52 Whilst it is understandable that this hypothesis was not put by the defence as a reasonable alternative because the appellant denied all involvement in the disposition of the bodies of the deceased, the question arises as to whether the trial judge should have put the alternative explanation to the jury.
53 Case law indicates that there is an independent obligation upon a trial judge to put to the jury all reasonable hypotheses, available on the evidence, and inconsistent with the guilt of an accused. Barwick CJ said in Pemble v The Queen (1971) 124 CLR 107 at 117-8:
Whatever course counsel may see fit to take, no doubt bona fide but for tactical reasons in what he considers the best interests of his client, the trial judge must be astute to secure for the accused a fair trial according to law. This involves, in my opinion, an adequate direction both as to law and the possible use of the relevant facts upon any matter on which the jury could in the circumstances of the case upon the material before them find or base a verdict in whole or in part.
54 In BRS v The Queen (1997) 191 CLR 275 at 330 Kirby J, in referring to the importance of matters raised by the parties, qualified this general concept by saying that:
…in certain fundamental matters the judge carries an unavoidable obligation to provide directions which are necessary to prevent a perceptible risk of a miscarriage of justice.
55 However, there may be some qualification required of these general statements lest it be thought that the authority of Pemble can be adequately stated at this high level of abstraction.
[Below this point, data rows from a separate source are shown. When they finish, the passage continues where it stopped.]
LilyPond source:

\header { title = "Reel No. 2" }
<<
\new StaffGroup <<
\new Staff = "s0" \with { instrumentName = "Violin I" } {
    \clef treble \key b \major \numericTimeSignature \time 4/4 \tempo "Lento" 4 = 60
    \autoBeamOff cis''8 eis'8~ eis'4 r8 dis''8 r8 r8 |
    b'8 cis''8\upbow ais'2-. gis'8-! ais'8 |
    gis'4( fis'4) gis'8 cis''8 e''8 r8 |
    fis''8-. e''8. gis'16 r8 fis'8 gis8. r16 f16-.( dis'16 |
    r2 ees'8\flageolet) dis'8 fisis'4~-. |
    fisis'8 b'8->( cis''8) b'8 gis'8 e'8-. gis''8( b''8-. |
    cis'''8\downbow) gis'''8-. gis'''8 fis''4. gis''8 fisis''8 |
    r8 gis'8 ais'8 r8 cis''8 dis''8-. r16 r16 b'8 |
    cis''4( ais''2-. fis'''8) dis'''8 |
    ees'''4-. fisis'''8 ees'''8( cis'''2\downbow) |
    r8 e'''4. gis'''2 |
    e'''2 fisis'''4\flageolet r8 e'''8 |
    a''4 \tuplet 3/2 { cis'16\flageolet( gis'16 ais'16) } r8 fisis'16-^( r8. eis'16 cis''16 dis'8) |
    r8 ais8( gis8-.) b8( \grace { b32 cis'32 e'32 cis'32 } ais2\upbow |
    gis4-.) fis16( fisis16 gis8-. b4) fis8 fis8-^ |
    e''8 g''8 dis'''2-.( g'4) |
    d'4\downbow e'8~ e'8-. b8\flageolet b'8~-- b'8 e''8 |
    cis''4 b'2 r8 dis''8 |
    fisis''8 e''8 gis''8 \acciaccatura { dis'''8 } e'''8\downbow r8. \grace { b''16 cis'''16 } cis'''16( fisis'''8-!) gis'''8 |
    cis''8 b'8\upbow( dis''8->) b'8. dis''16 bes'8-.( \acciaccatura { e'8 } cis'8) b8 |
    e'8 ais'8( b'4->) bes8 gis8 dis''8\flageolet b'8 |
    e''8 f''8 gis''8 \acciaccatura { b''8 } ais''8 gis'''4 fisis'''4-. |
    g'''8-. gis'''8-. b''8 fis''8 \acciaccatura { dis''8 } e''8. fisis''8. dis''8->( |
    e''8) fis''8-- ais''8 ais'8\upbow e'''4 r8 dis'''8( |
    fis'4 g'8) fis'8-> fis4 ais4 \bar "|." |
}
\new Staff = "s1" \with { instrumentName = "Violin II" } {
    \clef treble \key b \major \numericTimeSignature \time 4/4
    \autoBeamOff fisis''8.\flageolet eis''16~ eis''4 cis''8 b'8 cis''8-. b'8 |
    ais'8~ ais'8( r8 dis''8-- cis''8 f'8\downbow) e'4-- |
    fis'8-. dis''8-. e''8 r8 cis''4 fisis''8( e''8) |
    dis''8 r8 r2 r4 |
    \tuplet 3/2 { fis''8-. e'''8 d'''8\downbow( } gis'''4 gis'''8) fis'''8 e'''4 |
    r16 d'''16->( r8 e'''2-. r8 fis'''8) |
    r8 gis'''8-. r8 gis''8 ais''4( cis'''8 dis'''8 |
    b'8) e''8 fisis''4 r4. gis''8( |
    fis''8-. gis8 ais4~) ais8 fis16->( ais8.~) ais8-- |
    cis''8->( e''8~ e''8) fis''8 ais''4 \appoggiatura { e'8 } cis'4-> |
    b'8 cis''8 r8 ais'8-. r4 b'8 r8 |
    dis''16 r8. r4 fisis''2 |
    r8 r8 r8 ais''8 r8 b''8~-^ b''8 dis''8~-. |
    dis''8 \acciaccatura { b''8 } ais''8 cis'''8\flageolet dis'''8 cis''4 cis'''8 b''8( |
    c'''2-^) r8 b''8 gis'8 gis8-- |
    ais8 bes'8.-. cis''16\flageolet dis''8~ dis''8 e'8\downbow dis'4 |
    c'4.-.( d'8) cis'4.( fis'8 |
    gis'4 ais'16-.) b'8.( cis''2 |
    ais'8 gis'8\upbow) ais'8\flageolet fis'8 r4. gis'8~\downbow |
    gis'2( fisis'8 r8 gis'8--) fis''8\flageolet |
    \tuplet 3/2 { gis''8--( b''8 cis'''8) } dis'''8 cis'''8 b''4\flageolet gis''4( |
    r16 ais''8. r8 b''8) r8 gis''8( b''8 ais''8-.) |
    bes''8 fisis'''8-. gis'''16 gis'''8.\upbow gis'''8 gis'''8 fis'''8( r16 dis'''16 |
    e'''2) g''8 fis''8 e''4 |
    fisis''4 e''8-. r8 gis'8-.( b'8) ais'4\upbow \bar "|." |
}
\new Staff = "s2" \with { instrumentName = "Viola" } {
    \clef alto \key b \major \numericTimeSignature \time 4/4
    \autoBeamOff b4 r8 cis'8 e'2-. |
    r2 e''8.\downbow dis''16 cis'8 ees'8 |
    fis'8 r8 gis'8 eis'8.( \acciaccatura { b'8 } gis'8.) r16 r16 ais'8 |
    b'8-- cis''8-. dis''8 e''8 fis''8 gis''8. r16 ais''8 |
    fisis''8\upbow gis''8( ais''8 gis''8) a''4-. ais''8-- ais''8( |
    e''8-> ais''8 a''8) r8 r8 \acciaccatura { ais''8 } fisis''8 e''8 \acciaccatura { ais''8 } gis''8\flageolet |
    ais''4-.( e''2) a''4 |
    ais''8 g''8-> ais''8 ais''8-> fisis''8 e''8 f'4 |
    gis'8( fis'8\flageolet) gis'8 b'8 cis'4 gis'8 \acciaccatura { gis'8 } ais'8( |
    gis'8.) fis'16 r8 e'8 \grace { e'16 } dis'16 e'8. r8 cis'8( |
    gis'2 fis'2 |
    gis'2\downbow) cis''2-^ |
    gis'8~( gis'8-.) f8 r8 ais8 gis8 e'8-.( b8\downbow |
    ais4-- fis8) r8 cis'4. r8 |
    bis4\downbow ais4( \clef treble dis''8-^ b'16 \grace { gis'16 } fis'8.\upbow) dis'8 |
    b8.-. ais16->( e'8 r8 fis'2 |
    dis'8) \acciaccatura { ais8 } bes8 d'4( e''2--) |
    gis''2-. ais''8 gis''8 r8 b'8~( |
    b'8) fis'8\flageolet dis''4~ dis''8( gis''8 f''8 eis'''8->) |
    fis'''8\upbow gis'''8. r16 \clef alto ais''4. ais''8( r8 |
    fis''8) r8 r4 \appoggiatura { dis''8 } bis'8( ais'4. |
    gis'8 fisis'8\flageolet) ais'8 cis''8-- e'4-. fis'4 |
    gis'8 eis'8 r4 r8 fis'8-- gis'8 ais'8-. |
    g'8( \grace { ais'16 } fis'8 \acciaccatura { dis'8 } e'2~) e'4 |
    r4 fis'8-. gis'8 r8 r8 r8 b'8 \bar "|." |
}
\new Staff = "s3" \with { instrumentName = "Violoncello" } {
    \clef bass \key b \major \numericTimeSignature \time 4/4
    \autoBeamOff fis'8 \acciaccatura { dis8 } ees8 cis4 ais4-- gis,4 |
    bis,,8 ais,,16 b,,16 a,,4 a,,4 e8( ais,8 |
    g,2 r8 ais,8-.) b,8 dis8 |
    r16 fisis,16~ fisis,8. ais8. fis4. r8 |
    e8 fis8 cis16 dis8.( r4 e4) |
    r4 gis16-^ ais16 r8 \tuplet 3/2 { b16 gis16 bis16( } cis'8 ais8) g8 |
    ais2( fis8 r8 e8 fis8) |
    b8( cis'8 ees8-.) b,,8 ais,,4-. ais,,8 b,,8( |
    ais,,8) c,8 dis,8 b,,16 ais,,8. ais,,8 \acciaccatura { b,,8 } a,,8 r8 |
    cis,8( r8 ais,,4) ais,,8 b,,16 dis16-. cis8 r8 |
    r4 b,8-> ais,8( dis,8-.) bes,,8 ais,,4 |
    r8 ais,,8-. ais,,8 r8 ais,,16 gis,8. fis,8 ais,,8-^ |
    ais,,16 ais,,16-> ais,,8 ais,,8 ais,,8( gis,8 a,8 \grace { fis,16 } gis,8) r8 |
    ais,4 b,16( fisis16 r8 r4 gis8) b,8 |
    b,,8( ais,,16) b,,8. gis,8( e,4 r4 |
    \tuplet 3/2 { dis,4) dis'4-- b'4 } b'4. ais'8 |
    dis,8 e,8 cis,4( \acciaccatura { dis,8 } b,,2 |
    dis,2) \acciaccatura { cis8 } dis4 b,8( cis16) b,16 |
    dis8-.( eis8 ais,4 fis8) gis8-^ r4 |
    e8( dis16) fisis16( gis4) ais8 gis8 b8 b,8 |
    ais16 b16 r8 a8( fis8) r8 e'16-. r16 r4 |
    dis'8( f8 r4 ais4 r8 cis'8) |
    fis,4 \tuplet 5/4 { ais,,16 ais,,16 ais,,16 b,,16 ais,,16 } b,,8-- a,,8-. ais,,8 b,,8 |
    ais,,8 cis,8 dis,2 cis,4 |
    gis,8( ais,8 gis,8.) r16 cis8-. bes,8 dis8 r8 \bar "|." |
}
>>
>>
56 First it is important to recognise that the hypothesis must be both reasonable and available on the evidence.
57 The appellant accepts that it is a necessary requirement before a trial judge can put an alternative hypothesis to the jury, not propounded by the defence, that there be some evidentiary basis for it. In scientific methodology, a hypothesis can be constituted by a proposition merely put forward as a basis for argument, without any assumption to its truth. It can be, in effect, a guess. However, in the jurisprudence of the criminal law discussion of a hypothesis is qualified adjectivally by the notion that it must be 'reasonable'. Accordingly, a trial judge needs to ensure that there is some rational basis in the substratum of evidence, however slight, before suggesting a possibility, contrary to the prosecution case, to the jury.
58 The jury were instructed several times that a reasonable hypothesis inconsistent with the guilt of the appellant required them to acquit the appellant.
59 In this case, it is not as though counsel for the defence expressly disavowed the possibility raised by the trial judge. Rather, it was not in his strategic interest to articulate it before the jury. It was the appellant's case at trial that he was not involved in the murder of his wife and children.
60 Further, the defence clearly put to the jury the possibility of the murderer being Demi Hwang and the jury, by necessary inference, rejected that alternative hypothesis. Also, the Crown adduced evidence that the police knew of no reprisals against the appellant aimed at his wife and children, or of that method of reprisal. The jury must have accepted that evidence.
61 It is conceded by the appellant that it would be wrong for a trial judge to put a hypothesis which was fanciful or unrealistic: R v Clarke (1995) 78 A Crim R 226 at 230-231 per Hunt CJ at CL. Where the hypothesis has some rational basis then it should be raised by the court, despite the fact that it has not been propounded by the defence: Barca v The Queen (1975) 133 CLR 82 at 104. As Lord Morris of Borth-y-Gest said in Palmer v The Queen [1971] AC 814 at 823:
It is always the duty of the judge to leave to the jury any issue (whether pressed by the defence or not) which on the evidence in the case is an issue fit to be left to them.